Which lines run from the one containing "айте судебные уведомления и акты на Е" to the end of the records? Write them out exactly, both ends included, and nothing else.

**** Input for this task

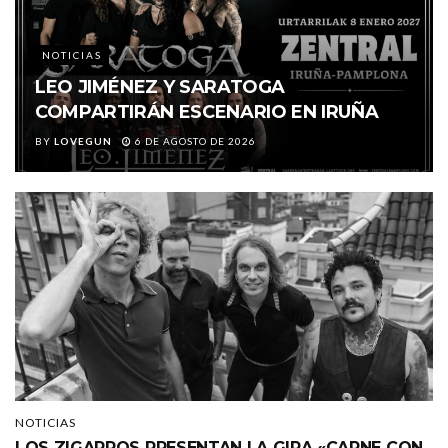
NOTICIAS
LEO JIMÉNEZ Y SARATOGA
COMPARTIRÁN ESCENARIO EN IRUÑA
BY
LOVEGUN
6 DE AGOSTO DE 2026
NOTICIAS
LOS ZIGARROS PRESENTAN LA GIRA «CARNE CON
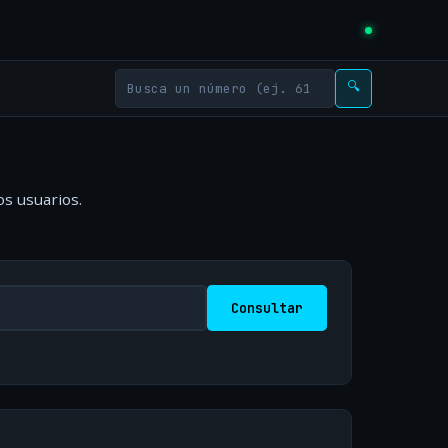
🔍
os usuarios.
Consultar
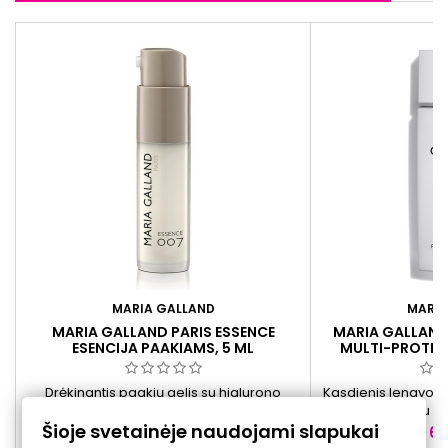
MARIA GALLAND
MARIA
MARIA GALLAND PARIS ESSENCE
MARIA GALLAND 
ESENCIJA PAAKIAMS, 5 ML
MULTI-PROTECT
APSAUGINIS 
Drėkinantis paakių gelis su hialurono
Kasdienis lengvos t
rūgštimi ir peptidais suteikia gaivumo
30, niacinamidu ir 
Šioje svetainėje naudojami slapukai
pojūtį, padeda palaikyti odos drėgmės
padeda apsaugoti 
Kaina
Ka
25,00 €
65
balansą ir vizualiai lygina smulkias
taršos ir mė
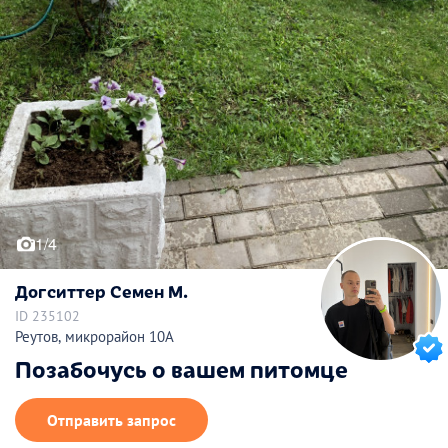
1/4
Догситтер Семен М.
ID 235102
Реутов, микрорайон 10А
Позабочусь о вашем питомце
Отправить запрос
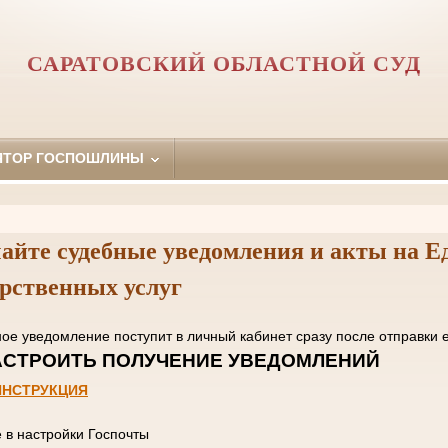
САРАТОВСКИЙ ОБЛАСТНОЙ СУД
ЯТОР ГОСПОШЛИНЫ
айте судебные уведомления и акты на Е
арственных услуг
нное уведомление поступит в личный кабинет сразу пос
 НАСТРОИТЬ ПОЛУЧЕНИЕ УВЕД
ИНСТРУКЦИЯ
е в настройки Госпочты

********

# Solution for this problem
айте судебные уведомления и акты на Е
арственных услуг
нное уведомление поступит в личный кабинет сразу пос
 НАСТРОИТЬ ПОЛУЧЕНИЕ УВЕД
ИНСТРУКЦИЯ
е в настройки Госпочты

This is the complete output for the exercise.